- _Goal of the exercise_:
The entries that follow should be duplicated in full, without a single alteration.

- _Dataset records_:
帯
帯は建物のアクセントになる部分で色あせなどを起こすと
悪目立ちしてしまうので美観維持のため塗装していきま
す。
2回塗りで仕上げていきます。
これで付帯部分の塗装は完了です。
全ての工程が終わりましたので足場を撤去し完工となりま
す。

- _Written response_:
帯
帯は建物のアクセントになる部分で色あせなどを起こすと
悪目立ちしてしまうので美観維持のため塗装していきま
す。
2回塗りで仕上げていきます。
これで付帯部分の塗装は完了です。
全ての工程が終わりましたので足場を撤去し完工となりま
す。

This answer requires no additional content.